Петров – пианист редких виртуозных возможностей; он обладает феноменальной музыкальной памятью. Критики писали о его «блестящем инженерном уме» и безукоризненной «надежности» на концертной эстраде, видя в нем исполнителя «новой формации». Репертуар Петрова очень велик, и в нем не заметно каких-либо вкусовых предпочтений, кроме явной склонности к исполнению труднейших пьес фортепианного наследия – этюдов Листа, Вариаций на тему Паганини Брамса и др.
В музыке 20 в. его, по-видимому, более всего привлекает Прокофьев (в частности, он записал на пластинки все фортепианные сонаты композитора); среди современников пианист отчетливо выделяет Р. К. Щедрина: в программах Петрова представлено много его сочинений, в том числе все фортепианные концерты. По словам самого пианиста, ему кажется, будто эта музыка написана специально для него. Играет Петров и Гайдна, Бетховена, Шуберта, Шопена, Шумана, Рахманинова, Скрябина и др.
Пианисту аплодировала публика Карнеги-холла, Линкольн-центра, Кеннеди-центра, зала «Плейель», Концертгебау, Барбикан-центр, Роял фестивалл холла, Альберт-холла, театра «Колон» и многих других престижнейших концертных площадок по всему миру.
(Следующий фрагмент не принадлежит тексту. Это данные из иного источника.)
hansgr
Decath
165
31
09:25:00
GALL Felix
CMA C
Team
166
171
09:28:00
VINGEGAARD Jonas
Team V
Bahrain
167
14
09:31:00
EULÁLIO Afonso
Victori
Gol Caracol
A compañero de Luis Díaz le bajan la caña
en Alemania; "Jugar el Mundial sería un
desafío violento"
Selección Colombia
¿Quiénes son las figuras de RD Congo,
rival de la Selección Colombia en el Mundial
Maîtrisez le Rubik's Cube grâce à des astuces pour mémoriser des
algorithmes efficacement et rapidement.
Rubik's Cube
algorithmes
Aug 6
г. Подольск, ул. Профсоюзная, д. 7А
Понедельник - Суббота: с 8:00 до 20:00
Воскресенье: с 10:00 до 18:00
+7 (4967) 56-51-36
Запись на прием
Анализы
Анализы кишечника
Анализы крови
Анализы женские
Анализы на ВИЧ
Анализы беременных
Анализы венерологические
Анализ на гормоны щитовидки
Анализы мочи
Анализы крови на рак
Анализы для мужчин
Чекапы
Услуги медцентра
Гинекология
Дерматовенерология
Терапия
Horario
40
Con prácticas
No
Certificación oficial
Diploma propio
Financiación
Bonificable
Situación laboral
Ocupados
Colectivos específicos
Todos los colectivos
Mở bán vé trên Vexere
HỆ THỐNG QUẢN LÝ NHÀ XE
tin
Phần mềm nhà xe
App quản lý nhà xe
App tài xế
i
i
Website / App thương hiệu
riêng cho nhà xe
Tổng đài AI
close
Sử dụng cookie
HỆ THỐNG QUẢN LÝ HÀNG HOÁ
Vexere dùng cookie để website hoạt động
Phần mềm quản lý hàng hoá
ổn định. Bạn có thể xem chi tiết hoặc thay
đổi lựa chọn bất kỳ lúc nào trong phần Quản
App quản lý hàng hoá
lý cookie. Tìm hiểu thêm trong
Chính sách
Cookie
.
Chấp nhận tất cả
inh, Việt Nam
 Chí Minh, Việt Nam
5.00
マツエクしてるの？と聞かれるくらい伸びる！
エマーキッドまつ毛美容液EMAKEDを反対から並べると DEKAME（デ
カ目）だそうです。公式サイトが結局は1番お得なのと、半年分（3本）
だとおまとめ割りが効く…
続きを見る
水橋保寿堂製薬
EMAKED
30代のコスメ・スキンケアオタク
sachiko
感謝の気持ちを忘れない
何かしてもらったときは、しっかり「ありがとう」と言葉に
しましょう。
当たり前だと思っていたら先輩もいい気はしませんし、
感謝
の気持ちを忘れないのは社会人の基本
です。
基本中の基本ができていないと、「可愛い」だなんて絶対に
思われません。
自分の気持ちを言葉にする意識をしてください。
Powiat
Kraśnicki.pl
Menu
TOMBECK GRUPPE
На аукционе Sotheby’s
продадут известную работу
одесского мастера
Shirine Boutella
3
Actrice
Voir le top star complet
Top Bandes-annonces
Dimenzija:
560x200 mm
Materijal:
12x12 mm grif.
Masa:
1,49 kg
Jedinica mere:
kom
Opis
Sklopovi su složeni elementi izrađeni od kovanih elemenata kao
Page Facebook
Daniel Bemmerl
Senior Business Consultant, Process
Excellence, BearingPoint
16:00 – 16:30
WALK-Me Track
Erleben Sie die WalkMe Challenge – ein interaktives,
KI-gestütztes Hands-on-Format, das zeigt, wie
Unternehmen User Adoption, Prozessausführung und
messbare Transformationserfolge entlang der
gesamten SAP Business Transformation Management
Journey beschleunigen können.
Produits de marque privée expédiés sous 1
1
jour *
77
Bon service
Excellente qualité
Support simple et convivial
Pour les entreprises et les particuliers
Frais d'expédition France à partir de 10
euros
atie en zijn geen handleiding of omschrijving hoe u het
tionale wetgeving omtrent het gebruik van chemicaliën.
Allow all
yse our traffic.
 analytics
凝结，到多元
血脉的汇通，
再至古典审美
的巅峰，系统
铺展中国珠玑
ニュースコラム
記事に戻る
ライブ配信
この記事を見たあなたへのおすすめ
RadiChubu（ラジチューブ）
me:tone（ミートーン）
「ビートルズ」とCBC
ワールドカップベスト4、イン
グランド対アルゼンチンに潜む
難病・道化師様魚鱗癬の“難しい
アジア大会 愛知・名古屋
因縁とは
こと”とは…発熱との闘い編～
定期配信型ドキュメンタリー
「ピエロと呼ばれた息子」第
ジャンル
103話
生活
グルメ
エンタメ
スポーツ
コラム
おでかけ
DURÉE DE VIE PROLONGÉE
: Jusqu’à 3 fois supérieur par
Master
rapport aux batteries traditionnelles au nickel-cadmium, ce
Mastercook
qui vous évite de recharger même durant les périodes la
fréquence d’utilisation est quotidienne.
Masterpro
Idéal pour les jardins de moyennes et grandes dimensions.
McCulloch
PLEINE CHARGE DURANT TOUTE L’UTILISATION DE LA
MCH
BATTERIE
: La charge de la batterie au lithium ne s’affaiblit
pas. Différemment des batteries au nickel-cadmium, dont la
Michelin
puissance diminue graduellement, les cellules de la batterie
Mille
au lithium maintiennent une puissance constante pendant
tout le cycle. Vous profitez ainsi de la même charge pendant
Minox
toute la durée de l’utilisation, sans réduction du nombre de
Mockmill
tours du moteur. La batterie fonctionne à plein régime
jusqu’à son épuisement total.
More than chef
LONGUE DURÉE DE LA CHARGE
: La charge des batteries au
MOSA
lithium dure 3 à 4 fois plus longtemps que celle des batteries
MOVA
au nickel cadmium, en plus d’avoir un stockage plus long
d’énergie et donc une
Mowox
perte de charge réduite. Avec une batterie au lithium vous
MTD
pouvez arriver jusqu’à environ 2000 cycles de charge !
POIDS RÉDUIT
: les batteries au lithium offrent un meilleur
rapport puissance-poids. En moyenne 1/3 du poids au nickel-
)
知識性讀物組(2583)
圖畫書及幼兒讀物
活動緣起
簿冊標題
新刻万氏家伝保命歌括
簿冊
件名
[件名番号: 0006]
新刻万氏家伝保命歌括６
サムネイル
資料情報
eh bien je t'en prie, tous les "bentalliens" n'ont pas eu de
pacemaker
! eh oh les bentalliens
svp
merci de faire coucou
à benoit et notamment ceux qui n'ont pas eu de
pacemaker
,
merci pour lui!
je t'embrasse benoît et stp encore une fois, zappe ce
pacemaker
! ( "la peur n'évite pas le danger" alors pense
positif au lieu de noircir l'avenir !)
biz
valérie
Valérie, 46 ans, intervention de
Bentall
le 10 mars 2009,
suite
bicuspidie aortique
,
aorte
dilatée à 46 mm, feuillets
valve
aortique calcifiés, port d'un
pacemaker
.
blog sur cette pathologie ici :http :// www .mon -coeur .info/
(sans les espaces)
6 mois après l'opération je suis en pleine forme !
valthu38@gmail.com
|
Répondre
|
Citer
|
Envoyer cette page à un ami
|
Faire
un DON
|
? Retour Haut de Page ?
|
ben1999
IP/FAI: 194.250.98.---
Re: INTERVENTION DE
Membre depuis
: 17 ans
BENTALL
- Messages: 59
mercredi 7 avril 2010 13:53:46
В репертуаре Петрова возле 50 сольных программ и 55 концертов с оркестром. Очень немало сольных сочинений и произведений для фортепиано с оркестром были в первый раз исполнены в Москве и других городах мира. В 1986 г. за великолепное осуществление по всему миру произведений композиторов-друзей Бальзака (Берлиоза, Бетховена и Листа) французская Академия Бальзака вручила Николаю Петрову Большую Золотую медаль Академии.
Итого выпущено больше 20 компакт-дисков с записями выступлений Николая Петрова, в том числе английской фирмой «Олимпия» и российской «Мелодией». В важный и отечественной прессе опубликованы бесчисленные статьи, рецензии, посвященные творчеству пианиста, и беседа.
Николай Петров считает себя ослепительно выраженным гедонистом, с 1972 г. он непрерывно живет за чертой города. С юных лет увлекается джазовой музыкой, любит хорошие дорогие автомобили, теннис, видеофильмы. Собрал огромную коллекцию Гжели. Свободно владеет французским, немецким, английским, итальянским и польским языками.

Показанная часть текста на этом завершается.